Natural gas production, still the biggest share of Encana’s output, averaged 1,276 MMcf/d in 4Q2016, versus year-ago output of 1,571 MMcf/d. Canadian gas volumes fell to 905 MMcf/d from 1,001 MMcf/d, while U.S. volumes were down at 371 MMcf/d from 570 MMcf/d. Oil and natural gas liquids production averaged 108,900 b/d in the final quarter, about 35% of the mix, from year-ago output of 145,000/d. Liquids volumes are forecast to make up 40% of total company output by year’s end.
Using Canadian protocols, the Calgary-based independent replaced 326% of 2016 output on a proved plus probable reserves basis after royalties.

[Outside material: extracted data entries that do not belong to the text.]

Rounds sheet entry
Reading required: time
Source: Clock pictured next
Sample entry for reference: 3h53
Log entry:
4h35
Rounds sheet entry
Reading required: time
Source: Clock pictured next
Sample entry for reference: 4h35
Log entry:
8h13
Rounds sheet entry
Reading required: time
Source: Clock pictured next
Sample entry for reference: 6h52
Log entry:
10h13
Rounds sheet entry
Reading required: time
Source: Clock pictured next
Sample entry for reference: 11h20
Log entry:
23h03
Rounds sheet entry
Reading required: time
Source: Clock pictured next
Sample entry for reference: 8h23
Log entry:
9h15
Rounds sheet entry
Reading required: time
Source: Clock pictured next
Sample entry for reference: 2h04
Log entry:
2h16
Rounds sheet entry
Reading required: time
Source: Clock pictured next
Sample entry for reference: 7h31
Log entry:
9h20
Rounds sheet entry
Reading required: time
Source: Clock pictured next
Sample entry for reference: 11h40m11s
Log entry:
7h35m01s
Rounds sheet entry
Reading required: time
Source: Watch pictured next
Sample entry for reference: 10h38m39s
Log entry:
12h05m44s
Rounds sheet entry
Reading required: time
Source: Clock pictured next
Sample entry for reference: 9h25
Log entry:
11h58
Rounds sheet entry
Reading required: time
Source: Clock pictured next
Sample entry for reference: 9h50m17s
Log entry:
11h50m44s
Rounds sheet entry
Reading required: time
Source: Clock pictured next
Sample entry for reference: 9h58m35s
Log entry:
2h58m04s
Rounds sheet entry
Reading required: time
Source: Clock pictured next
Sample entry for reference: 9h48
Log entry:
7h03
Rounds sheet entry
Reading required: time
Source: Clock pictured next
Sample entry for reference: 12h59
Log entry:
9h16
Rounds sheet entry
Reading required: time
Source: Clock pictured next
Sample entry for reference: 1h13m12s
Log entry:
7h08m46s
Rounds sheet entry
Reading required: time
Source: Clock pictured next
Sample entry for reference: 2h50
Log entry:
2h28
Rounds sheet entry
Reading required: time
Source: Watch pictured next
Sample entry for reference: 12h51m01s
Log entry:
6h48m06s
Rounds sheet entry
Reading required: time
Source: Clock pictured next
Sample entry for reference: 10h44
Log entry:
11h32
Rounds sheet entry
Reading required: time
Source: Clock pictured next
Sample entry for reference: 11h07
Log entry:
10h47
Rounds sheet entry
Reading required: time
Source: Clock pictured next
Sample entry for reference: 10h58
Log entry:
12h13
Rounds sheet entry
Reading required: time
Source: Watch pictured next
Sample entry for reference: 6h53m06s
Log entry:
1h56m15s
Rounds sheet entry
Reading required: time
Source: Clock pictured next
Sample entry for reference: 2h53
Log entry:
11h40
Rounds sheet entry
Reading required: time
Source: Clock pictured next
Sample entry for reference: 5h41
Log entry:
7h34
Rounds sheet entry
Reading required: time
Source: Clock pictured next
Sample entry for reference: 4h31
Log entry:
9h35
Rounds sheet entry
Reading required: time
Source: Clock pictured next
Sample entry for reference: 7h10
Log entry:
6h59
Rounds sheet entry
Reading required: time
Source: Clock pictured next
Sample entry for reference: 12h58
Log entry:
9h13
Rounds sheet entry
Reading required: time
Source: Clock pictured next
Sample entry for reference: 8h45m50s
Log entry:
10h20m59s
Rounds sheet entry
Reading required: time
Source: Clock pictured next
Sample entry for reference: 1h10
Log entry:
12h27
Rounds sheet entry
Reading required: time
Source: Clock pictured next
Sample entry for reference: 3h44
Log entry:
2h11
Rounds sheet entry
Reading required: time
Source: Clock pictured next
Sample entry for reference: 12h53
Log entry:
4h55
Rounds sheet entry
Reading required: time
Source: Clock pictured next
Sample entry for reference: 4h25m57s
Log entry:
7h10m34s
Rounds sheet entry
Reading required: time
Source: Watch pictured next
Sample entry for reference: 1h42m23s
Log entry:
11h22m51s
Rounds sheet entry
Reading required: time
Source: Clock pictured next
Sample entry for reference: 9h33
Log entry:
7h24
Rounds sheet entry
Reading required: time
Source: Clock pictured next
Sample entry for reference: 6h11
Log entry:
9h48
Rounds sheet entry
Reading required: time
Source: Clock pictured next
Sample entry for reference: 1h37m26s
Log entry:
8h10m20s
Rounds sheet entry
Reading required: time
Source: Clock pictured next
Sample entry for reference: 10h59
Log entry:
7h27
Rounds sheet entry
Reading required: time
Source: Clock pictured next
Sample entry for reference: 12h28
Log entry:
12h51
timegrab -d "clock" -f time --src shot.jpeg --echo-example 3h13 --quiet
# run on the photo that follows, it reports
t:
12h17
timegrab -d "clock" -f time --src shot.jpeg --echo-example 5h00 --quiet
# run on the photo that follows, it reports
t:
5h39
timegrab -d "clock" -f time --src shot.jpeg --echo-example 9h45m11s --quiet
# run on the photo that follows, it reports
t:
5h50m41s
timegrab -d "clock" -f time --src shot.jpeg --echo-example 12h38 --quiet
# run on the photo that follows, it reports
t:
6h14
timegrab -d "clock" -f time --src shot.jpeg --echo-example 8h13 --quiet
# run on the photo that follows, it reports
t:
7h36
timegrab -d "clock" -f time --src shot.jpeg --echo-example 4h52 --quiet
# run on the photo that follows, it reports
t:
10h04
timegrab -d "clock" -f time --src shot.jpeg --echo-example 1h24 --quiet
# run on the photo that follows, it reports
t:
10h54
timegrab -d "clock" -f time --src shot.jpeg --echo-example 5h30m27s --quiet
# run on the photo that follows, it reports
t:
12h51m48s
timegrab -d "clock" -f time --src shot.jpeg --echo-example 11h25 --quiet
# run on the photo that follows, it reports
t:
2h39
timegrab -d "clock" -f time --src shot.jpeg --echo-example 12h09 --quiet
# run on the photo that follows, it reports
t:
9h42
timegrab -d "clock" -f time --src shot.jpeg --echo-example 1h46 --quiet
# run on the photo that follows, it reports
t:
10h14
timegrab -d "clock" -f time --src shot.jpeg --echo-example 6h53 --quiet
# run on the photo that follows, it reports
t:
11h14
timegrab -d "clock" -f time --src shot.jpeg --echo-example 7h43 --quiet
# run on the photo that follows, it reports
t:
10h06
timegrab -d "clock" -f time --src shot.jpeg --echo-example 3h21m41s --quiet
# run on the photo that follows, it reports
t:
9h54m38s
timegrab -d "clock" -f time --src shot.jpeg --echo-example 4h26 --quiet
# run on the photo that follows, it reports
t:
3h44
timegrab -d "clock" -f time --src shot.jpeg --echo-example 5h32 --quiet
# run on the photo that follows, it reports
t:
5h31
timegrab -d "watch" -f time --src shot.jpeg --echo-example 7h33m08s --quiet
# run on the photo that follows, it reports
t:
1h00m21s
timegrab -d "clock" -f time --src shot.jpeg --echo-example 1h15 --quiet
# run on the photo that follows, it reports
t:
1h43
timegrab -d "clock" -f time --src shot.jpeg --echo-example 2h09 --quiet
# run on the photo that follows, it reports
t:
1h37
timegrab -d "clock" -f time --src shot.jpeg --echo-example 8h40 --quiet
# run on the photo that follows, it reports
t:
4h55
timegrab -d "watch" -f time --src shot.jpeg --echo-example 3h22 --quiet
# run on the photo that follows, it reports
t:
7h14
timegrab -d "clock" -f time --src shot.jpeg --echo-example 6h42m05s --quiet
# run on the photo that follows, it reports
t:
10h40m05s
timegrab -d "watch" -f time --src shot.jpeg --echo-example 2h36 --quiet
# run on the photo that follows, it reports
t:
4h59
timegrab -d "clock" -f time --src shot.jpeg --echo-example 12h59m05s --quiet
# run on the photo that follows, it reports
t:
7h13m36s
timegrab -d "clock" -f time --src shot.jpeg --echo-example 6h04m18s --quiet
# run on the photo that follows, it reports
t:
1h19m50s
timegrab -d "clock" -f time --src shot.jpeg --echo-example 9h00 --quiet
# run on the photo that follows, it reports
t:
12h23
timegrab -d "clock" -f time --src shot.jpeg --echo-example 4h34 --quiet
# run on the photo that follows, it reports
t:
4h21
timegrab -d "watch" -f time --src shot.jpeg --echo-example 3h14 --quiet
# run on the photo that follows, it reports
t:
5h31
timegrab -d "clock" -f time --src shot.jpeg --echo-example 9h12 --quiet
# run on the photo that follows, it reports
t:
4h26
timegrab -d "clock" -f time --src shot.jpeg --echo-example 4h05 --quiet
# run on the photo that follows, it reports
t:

On a U.S. Securities and Exchange Commission basis, which uses trailing commodity prices over 12 months, Encana replaced 175% of its 2016 production.
Encana reported a net loss of $281 million (minus 29 cents/share) in 4Q2016, versus a year-ago loss of $612 million (minus 72 cents). Revenue fell by 20% year/year to $822 million. Net losses in 2016 totaled $944 million (minus $1.07/share), which included $1.4 billion in writedowns, while revenue was off 34% from 2015.
Capital expenditures this year are set at $1.6-1.8 billion, with total production estimated at 320,000-330,000 boe/d. Total liquids volumes are expected to average 125,000-130,000 b/d, with natural gas production of 1,150-1,200 MMcf/d. The 2017 capital program is to be funded with cash flow and cash on hand, with a corporate margin forecast of more than $10/boe.
At the end of January Encana had hedged 79,000 b/d of expected 2017 crude/condensate production at an average price of $53.56/bbl. In addition, the company has hedged about 860 MMcf/d of expected 2017 gas production at an average price of $3.13/Mcf.
Long-term debt totaled $4.2 billion at the end of 2016, and net debt was about $3.4 billion. Encana had about $5.3 billion of liquidity made up of $4.5 billion in available credit facilities and cash and cash equivalents of $834 million on its balance sheet, compared with cash and cash equivalents of $271 million at year-end 2015.